You are viewing a plain text version of this content. The canonical link for it is here.

Posted to dev@parquet.apache.org by Felipe Aramburu <fe...@blazingdb.com> on 2017/11/02 23:23:11 UTC

Problem reading ByteArray data when reusing buffers

Hello,

I am trying to use TypedColumnReader<DType>::ReadBatchSpaced to read
ByteArrays.

In my use case, I am only reading flat data but it is data with nulls,
which is why I am using ReadBatchSpaced, because its the only way I have
found to be able to read data and also know which values are null. My code
looks something like this:

int64_t total_values_read = 0;

int64_t valid_bits_offset = 0;
int64_t levels_read = 0;
int64_t values_read = 0;
int64_t null_count = -1;

std::vector<parquet::ByteArray> values(numRecords);
std::vector<int16_t> dresult(numRecords, -1);
std::vector<int16_t> rresult(numRecords, -1);
std::vector<uint8_t> valid_bits(numRecords, 255);

while (total_values_read < numRecords){
int64_t rows_read = parquetTypeReader->ReadBatchSpaced(numRecords,
dresult.begin() + total_values_read, rresult.data() + total_values_read,
values.begin() + total_values_read, valid_bits.data()  + total_values_read,
valid_bits_offset, &levels_read, &values_read, &null_count);

  total_values_read += rows_read;
}

When I follow this pattern, and I need to do multiple calls to
ReadBatchSpaced, I can get garbage results in my vector of ByteArrays after
the first call in the loop. If I were reading a more primitive data type, I
do not have this issue.
So far the only way I have been able to get this to work is by using an
intermediary buffer to hold the ByteArray data (and I also cannot reuse
that buffer, otherwise I also get bad data). This would look like something
like this:

std::vector<parquet::ByteArray> values(numRecords);
std::vector<int16_t> dresult(numRecords, -1);
std::vector<int16_t> rresult(numRecords, -1);
std::vector<uint8_t> valid_bits(numRecords, 255);

while (total_values_read < numRecords){

       std::vector<parquet::ByteArray> intermediateBuffer(numRecords);

int64_t rows_read = parquetTypeReader->ReadBatchSpaced(numRecords,
dresult.begin() + total_values_read, rresult.data() + total_values_read,
&(intermediateBuffer[0]), valid_bits.data()  + total_values_read,
valid_bits_offset, &levels_read, &values_read, &null_count);

  std::copy(intermediateBuffer.begin(), intermediateBuffer.begin() +
rows_read, values.begin() +  total_values_read);

  total_values_read += rows_read;
}


Any ideas as to what I am doing incorrectly in my first example? Do I
always need to use an intermediate buffer?

Thanks!

William


P.S. a team member of mine tried to send this email to the mailing list but
it does not seem to get created. Is there something someone has to do
before they can post to the mailing list?

ᐧ

Re: Problem reading ByteArray data when reusing buffers

Posted by "Uwe L. Korn" <uw...@xhochy.com>.

Hello Felipe,

the parquet::ByteArray instances don't own the data, so their internal
pointer might get invalid on the next call to ReadBatchSpaced. This
should actually make no difference if you that intermediateBuffer or
not. Thus the second code snippet might also fail. In general, I can
recommend you to look at the parquet_arrow implementation on how to read
files in parquet-cpp: src/parquet/arrow/reader*. Depending on your use
case, it might also be simpler for you to use this API as Arrow data
structures are much simpler to consume and hide some of the
implementation details of the Parquet format.
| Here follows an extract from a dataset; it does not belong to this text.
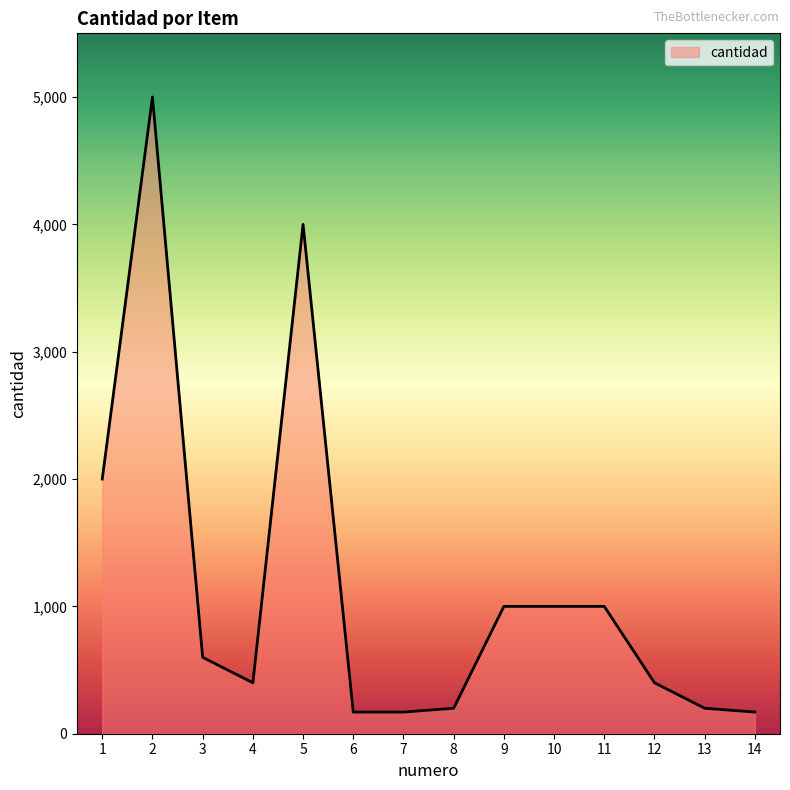

What is the change in value from 11 to 12?

-600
For sending mails to list, you need to be subscribed first. This can be
done by sending a mail to dev-subscribe@parquet.apache.org

Uwe

On Fri, Nov 3, 2017, at 12:23 AM, Felipe Aramburu wrote:
> Hello,
> 
> I am trying to use TypedColumnReader<DType>::ReadBatchSpaced to read
> ByteArrays.
> 
> In my use case, I am only reading flat data but it is data with nulls,
> which is why I am using ReadBatchSpaced, because its the only way I have
> found to be able to read data and also know which values are null. My
> code
> looks something like this:
> 
> int64_t total_values_read = 0;
> 
> int64_t valid_bits_offset = 0;
> int64_t levels_read = 0;
> int64_t values_read = 0;
> int64_t null_count = -1;
> 
> std::vector<parquet::ByteArray> values(numRecords);
> std::vector<int16_t> dresult(numRecords, -1);
> std::vector<int16_t> rresult(numRecords, -1);
> std::vector<uint8_t> valid_bits(numRecords, 255);
> 
> while (total_values_read < numRecords){
> int64_t rows_read = parquetTypeReader->ReadBatchSpaced(numRecords,
> dresult.begin() + total_values_read, rresult.data() + total_values_read,
> values.begin() + total_values_read, valid_bits.data()  +
> total_values_read,
> valid_bits_offset, &levels_read, &values_read, &null_count);
> 
>   total_values_read += rows_read;
> }
> 
> When I follow this pattern, and I need to do multiple calls to
> ReadBatchSpaced, I can get garbage results in my vector of ByteArrays
> after
> the first call in the loop. If I were reading a more primitive data type,
> I
> do not have this issue.
> So far the only way I have been able to get this to work is by using an
> intermediary buffer to hold the ByteArray data (and I also cannot reuse
> that buffer, otherwise I also get bad data). This would look like
> something
> like this:
> 
> std::vector<parquet::ByteArray> values(numRecords);
> std::vector<int16_t> dresult(numRecords, -1);
> std::vector<int16_t> rresult(numRecords, -1);
> std::vector<uint8_t> valid_bits(numRecords, 255);
> 
> while (total_values_read < numRecords){
> 
>        std::vector<parquet::ByteArray> intermediateBuffer(numRecords);
> 
> int64_t rows_read = parquetTypeReader->ReadBatchSpaced(numRecords,
> dresult.begin() + total_values_read, rresult.data() + total_values_read,
> &(intermediateBuffer[0]), valid_bits.data()  + total_values_read,
> valid_bits_offset, &levels_read, &values_read, &null_count);
> 
>   std::copy(intermediateBuffer.begin(), intermediateBuffer.begin() +
> rows_read, values.begin() +  total_values_read);
> 
>   total_values_read += rows_read;
> }
> 
> 
> Any ideas as to what I am doing incorrectly in my first example? Do I
> always need to use an intermediate buffer?
> 
> Thanks!
> 
> William
> 
> 
> P.S. a team member of mine tried to send this email to the mailing list
> but
> it does not seem to get created. Is there something someone has to do
> before they can post to the mailing list?
> 
> ᐧ